安夏滔滔不绝的崇拜顿时噤声,望着风凌儿吃人的眼神缩了缩脖子,尴尬地扯了扯嘴角,在嘴巴上做了一个拉上拉链的手势,轻声咳了一声继续说道,“刚才说哪了?哦,对了,是三年前来了一个杨曦铭后义工社就变了味,制定了百八十条社规,逼地社团中的成员怨声哀悼,但是迫于杨曦铭的手段没有人敢抗议。”
“杨曦铭担任义工社社长的第二年,也就是去年,杨曦铭大二的时候,招收新成员的要求离谱,甚至都没有向大一新生公开招募,但是却莫名其妙地收了唯一一个大一新生裴瑾墨,两个都是奇葩,裴瑾墨在义工社的成绩虽然比不上杨曦铭,但是也是无人能超得多她的功劳的!说到说裴瑾墨这个女生,她也是当年的风云人物,班花,系花,段花,校花那是不用说了,武力值比之你甚至是不相上下,追她的……”说道裴瑾墨,安夏的八桂因子又在蠢蠢欲动,差点没拍着桌子大声地叫喊了,但是看到风凌儿那张黑地比锅底不相上下的脸蛋后,后面的话戛然而止,嘿嘿嘿地笑着绕着头,言归正传,“直到今年,义工社的成员毕业了退出义工社,真个社团就只剩下裴瑾墨和杨曦铭两个人,不对,加上你,风凌儿,一共三个人。”
风凌儿招来服务员上了两杯柠檬汁,一杯自己,一杯放到安夏的面前,若有所思地吸着吸管,“为什么?”
“什么为什么?”安夏狠狠吸了一口柠檬汁,美美地眯起眼睛,“有什么疑问吗?”
“我想不通杨曦铭和裴瑾墨到底想要做什么?他们的身份又是什么?就算是全球富豪或者亚洲最有势力和实力的宫家和影家都做不到这些吧?况且,他们这么做到底是为了什么?难不成是他们无聊?也说不通呀……”
安夏连忙吐出口中的习惯看向风凌儿她,“说道身份我就奇怪了,杨曦铭和裴瑾墨两个人的家庭背景也就一普通的贵族,连你们风家的财力有不足,很简单的两个背影,而且也不知道他们讲义工社归于己有到底是什么目的?义工社,除了名声,也没啥好处呀?”
“不是还有大四的学长学姐吗?湟家的规定,进了社团,除非社团消失,或者被社长踢出社团,否则就不能随意退出义工社吗?要不然你四年的这团学分就没有了?既然杨曦铭是三年前进的社团,当时也没有大一的新生进来,那三年前的大二成员现在的大四学长学姐怎么一个都没有了?整个社团就只剩下两个人?”
“因为杨曦铭和裴瑾墨做的贡献太大了,所以义工社社长杨曦铭香学校提出,提前让大四的成员从社团中毕业,所以就变成你现在看到的这样。”

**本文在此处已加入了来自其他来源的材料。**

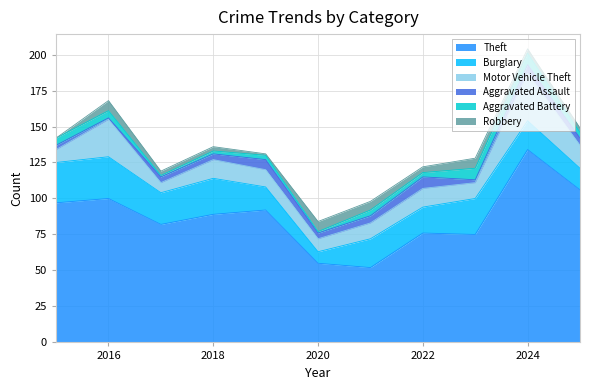

Which series changed the most between 2019 and 2021?

Theft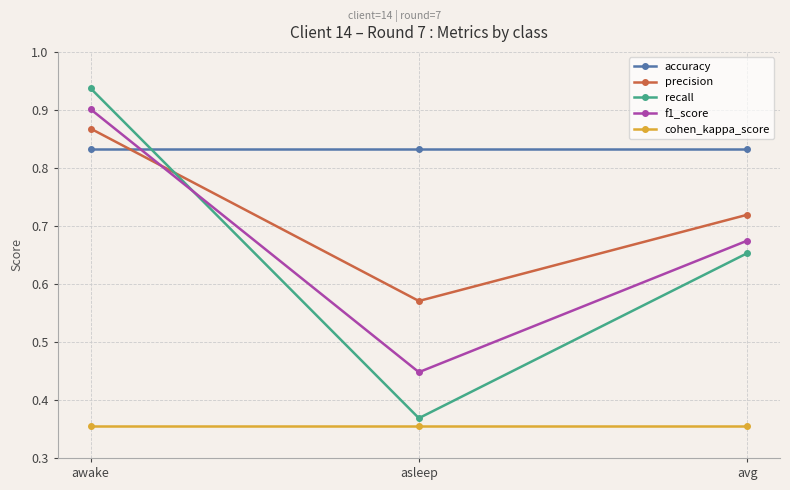

What is the sum of all cohen_kappa_score values?

1.1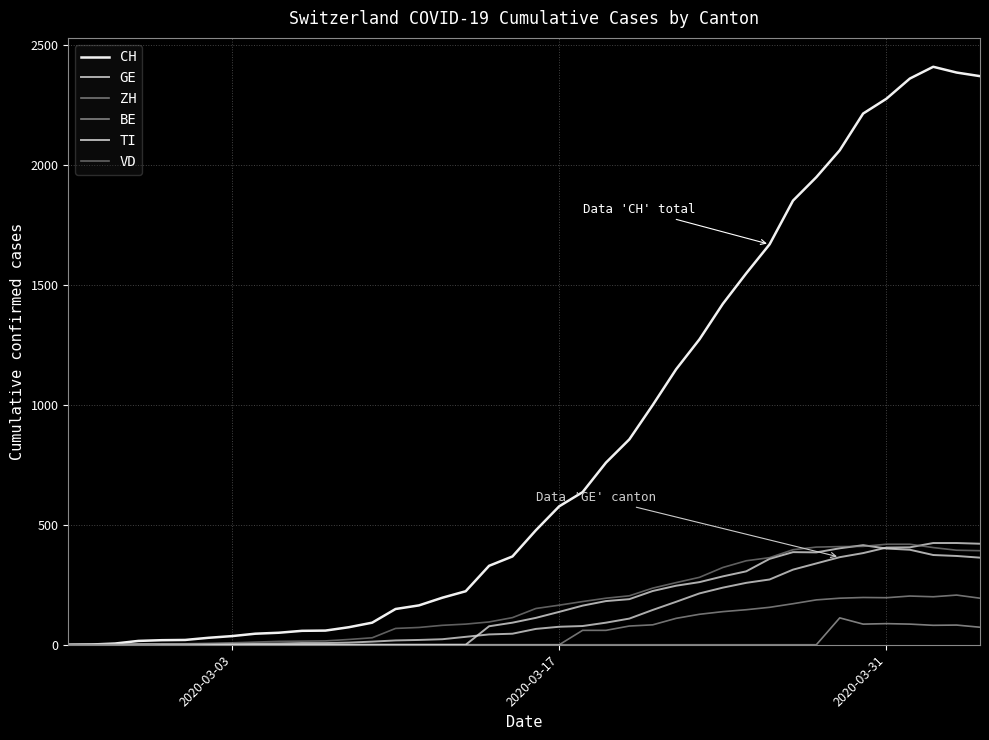

Does the chart display data point markers on the line(s)?

No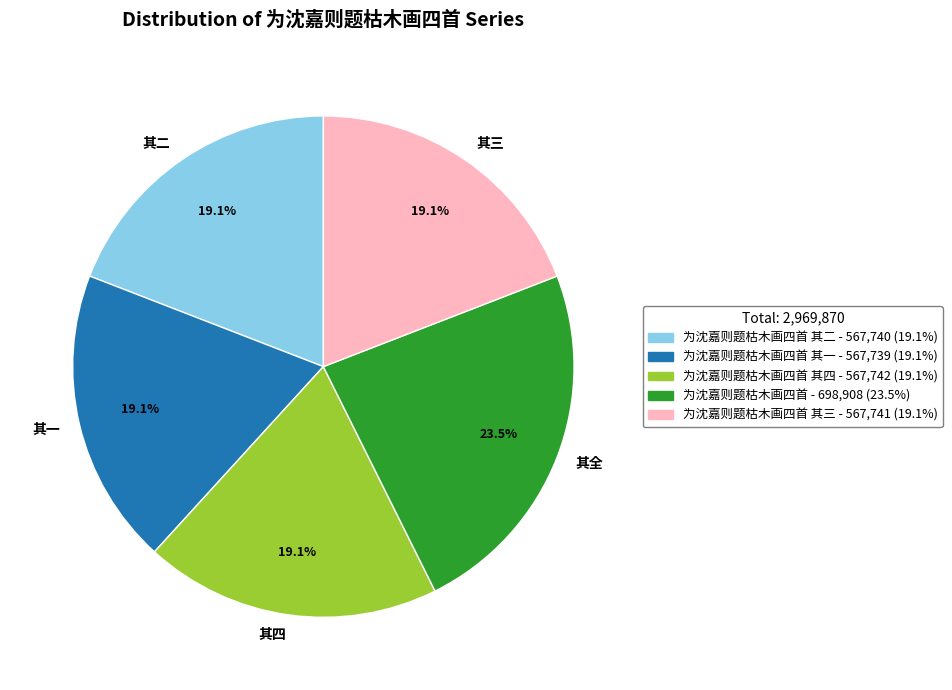

Which category has the biggest portion of the pie?

其全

“哦。”风凌儿越想越乱,也是根本想不明白他们两个这么做的原因,双手扶在桌面上,眼睛直直地盯着面前狼藉的盘子,“
安夏却没有风凌儿想地这么多,一边吸着柠檬汁一边可怜同情地说道,“还有一件事,就是社规了,据我的调查,今年义工社的社规还是昨天晚上对新发布的,史无前例的离谱,简直就不是人能遵守的来的!”
安夏边说边摇着头,看着风凌儿的神色,同情和可怜加深,“还有一个社规问题,湟家的每个社团都有每个社团的社规,但是素来社规都是十几二十条,最多的一个社规也就是只有三十一条,可是义工社社规足足七百六十三条,条条压榨成员,而且最重要的是,对于社团,社长和副社长可以不用遵守!”
“社……社长和……副社长……可以……不用……遵守?”风凌儿听到安夏的话,机械性地重复着安夏的话,她是在做萌吧?
安夏很肯定地点点头,“确定,一定,以及肯定!老大我觉得你还是退出义工社吧,因为,足球社比义工社还要变态!”